Technology is also generating new ways to connect immigration officials with applicants and the greater public. The bureau’s Web site features an online journal, which is a blog-like space where USCIS officials post comments and respond to questions. The online space became a forum for robust debate following the publication of a
New York Times editorial in March 2008 that was highly critical of the outgoing USCIS director's handling of the spike in applications just before the fee hike went into effect.

“The director of the federal Citizenship and Immigration Services agency,
Emilio Gonzalez, is stepping down next month, leaving behind a gummed-up bureaucracy and perhaps a million empty promises,” the Times wrote. “That’s about how many people are stuck waiting to have their citizenship petitions approved by the agency, which was swamped last summer by a flood of applications that it failed to predict or prepare for.”

Gonzalez used the online journal space to rebut those charges.

“The fact is, last year we anticipated an application surge, and dedicated USCIS employees at our Service Centers worked hard and long hours to process the increased number of applications received before fees were raised in July,” Gonzalez
wrote. “As a result of their dedication, nearly 750,000 applications were processed in a record amount of time. Instead of commending this effort, the New York Times degraded it, suggesting ‘intentional disenfranchisement’ of Latino voters. That is both absurd and an insult to our workforce.”

New acting director Jonathan “Jock” Scharfen is credited by some observers with significantly denting the backlog he inherited, which totaled
3.4 million cases as of the end of 2003. Scharfen increased his staff, a move that coincided with the Federal Bureau of Investigation's own staffing increases in the division responsible for running the background checks on immigration applicants.

"I can't say it enough that the leadership of Scharfen has really changed the direction of this agency and he's to be credited with some of these tremendous changes," Prakash Khatri, a former USCIS ombudsman, told
Government Executive in September 2008. "He recognized some of the things our office and others were saying and actually listened and made the changes that were necessary."

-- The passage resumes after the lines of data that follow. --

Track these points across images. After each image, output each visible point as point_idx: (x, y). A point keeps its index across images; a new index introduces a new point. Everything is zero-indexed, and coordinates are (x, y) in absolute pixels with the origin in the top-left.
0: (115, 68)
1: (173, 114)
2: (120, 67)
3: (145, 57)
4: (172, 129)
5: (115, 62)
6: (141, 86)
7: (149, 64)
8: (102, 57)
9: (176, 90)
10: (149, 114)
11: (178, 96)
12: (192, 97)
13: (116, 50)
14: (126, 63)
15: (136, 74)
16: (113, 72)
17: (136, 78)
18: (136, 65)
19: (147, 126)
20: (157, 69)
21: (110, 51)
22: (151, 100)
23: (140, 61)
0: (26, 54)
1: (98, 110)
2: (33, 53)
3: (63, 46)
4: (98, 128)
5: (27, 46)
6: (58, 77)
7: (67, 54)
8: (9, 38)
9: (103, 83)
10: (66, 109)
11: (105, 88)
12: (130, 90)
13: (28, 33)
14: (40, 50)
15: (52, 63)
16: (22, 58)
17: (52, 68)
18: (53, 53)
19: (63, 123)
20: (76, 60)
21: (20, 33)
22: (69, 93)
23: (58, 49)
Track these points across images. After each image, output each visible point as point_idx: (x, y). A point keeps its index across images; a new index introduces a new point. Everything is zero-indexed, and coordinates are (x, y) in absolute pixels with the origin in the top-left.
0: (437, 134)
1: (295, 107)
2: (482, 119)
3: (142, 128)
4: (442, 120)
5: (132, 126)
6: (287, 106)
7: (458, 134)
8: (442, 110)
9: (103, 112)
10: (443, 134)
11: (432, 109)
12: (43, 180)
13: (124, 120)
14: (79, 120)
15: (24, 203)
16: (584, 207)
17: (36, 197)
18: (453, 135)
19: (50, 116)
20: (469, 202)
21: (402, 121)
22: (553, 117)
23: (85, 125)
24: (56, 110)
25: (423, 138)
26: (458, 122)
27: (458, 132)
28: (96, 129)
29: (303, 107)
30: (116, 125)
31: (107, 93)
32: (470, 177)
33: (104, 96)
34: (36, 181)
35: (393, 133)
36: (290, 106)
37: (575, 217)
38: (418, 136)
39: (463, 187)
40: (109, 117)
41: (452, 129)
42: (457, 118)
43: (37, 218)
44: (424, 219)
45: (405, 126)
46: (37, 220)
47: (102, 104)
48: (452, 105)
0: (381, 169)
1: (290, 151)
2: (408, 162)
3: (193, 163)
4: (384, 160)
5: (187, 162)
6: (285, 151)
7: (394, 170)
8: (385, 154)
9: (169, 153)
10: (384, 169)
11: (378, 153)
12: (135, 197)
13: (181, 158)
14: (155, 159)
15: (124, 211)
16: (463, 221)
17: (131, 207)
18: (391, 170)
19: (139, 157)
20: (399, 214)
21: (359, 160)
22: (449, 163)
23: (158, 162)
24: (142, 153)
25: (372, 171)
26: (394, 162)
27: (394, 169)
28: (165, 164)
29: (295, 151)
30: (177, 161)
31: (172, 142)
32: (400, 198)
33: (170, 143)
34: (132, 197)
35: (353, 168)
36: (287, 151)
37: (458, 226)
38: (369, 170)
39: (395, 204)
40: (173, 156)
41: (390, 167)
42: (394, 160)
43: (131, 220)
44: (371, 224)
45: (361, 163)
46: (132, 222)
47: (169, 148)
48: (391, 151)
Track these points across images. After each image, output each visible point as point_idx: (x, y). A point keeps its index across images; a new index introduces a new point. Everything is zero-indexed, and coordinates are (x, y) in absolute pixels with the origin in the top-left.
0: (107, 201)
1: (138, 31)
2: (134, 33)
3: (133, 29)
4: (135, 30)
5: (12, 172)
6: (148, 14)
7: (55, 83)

The next director of the Bureau of Citizen and Immigration Services must continue to make inroads into the backlog, while still maintaining high security standards.



Key Relationships – Within the Department or Agency:

Secretary of Homeland Security
Military Adviser
U.S. Immigration and Customs Enforcement
U.S. Customs and Border Protection
Office of the Executive Secretariat

Key Relationships – Within the Government:

Social Security Administration
Federal Bureau of Investigation
Department of State
Congressional homeland security committees

Key Relationships – Outside the Government:

Foreign governments
Employers
Immigrants
Foreign students

Nomination Referred to:

Senate Committee on Homeland Security and Governmental Affairs

Current Position Profile:

1. Alejandro N. Mayorkas (Confirmed: August 7, 2009). Former United States Attorney, California - Central District, Executive Office for United States Attorneys, United States Department of Justice, William J. Clinton Administration. Member, Policy Committee, O'Melveny & Myers LLP.

Recent Position Profiles:

2. Jonathan “Jock” Scharfen, J.D. (Acting Director, 2008-2009). Deputy director of USCIS. Former chief counsel and deputy staff director of the House International Relations Committee. Retired Marine trial counsel and staff judge advocate. Served on the National Security Council.

3. Emilio T. Gonzalez, Ph.D. (2005-2008). Lawyer at the international law firm Tew Cardenas. Former director for Western Hemisphere affairs at the National Security Council. Served in the Army and as military attache to embassies in El Salvador and Mexico. Taught at West Point.